NIEHS provides support to organizations such as the Clean Cooking Alliance and other participants in the Household Air Pollution Intervention Network (HAPIN) Trial, whose working group is co-chaired by the director of NIEHS. The HAPIN study tests the viability of improving household pollution through the increased use of liquified petroleum gas stoves.

Activities

  • In 2019, NIEHS supported the Third International Workshop on Chronic Kidney Diseases of Uncertain/Non-traditional Etiology in Mesoamerica and Other Regions.
  • In June 2018, NIEHS partnered with the National Institute of Diabetes and Digestive and Kidney Diseases (NIDDK) to host the Chronic Kidney Diseases in Agricultural Communities workshop. The workshop brought together nephrologists, pathologists, epidemiologists, toxicologists, and other researchers to address clinical, social, and scientific complexities of CKDu.
  • NIEHS supported and attended the 2015 and 2017 Early Avoidable Environmental Exposure meetings at WHO.
  • NIEHS hosted The Prevention, Intervention Strategies E-Waste meeting in 2017 in New Delhi, India.
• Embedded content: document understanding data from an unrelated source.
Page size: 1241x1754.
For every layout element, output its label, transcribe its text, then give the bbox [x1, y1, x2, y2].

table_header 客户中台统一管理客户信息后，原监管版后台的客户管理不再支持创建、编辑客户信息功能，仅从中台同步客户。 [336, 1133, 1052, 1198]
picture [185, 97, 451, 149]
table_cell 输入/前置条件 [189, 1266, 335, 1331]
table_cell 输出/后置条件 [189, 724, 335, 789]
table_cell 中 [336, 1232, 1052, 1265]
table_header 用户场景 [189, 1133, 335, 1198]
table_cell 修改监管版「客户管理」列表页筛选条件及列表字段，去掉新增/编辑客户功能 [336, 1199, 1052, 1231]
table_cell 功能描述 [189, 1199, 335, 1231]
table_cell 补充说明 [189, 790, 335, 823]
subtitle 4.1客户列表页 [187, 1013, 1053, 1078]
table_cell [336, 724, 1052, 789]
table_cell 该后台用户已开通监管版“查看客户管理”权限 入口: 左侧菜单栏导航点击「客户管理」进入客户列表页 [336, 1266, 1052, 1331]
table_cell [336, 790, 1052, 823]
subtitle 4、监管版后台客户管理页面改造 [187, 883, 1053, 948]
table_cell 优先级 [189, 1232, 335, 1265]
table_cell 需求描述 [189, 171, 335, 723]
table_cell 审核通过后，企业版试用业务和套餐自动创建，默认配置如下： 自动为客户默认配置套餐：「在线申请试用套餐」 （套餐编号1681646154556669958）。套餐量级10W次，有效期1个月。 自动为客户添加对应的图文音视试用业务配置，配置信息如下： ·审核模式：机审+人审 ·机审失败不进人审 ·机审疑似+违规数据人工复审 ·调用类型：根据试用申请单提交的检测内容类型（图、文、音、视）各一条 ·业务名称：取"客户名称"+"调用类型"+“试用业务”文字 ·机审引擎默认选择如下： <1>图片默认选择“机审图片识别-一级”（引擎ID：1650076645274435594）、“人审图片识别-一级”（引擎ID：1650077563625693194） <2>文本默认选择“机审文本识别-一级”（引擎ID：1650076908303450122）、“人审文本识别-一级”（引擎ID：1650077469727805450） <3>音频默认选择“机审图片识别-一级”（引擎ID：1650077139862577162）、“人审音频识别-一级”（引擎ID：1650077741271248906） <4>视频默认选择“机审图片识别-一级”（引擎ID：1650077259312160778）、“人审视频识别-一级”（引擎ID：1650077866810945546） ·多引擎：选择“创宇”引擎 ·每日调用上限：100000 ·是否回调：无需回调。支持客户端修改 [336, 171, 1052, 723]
Chemical Risk Assessment Network

More than 25% of the global burden of disease is thought to be linked to environmental factors. In an effort to better evaluate and minimize exposure to toxic chemicals, WHO created the WHO Chemical Risk Assessment Network in 2013. Its first meeting, held in Paris in 2014, was supported by NIEHS.

The network aims to bring together representatives of government agencies, academics and researchers, and nongovernmental organizations to address the public health risks posed by chemicals. Network participants collaborate on projects across borders, provide a platform to disseminate new findings and support the development of training focused on chemical risk assessment.

  • NIEHS has played an important role in the WHO Chemical Risk Assessment Network since its inception.
  • NIEHS supports the Chemical Risk Assessment Network through the creation of network communications materials aimed at sharing the latest research with a global audience.
  • NIEHS staff members are active members of network working groups focused on capacity building, systematic review and emerging risks.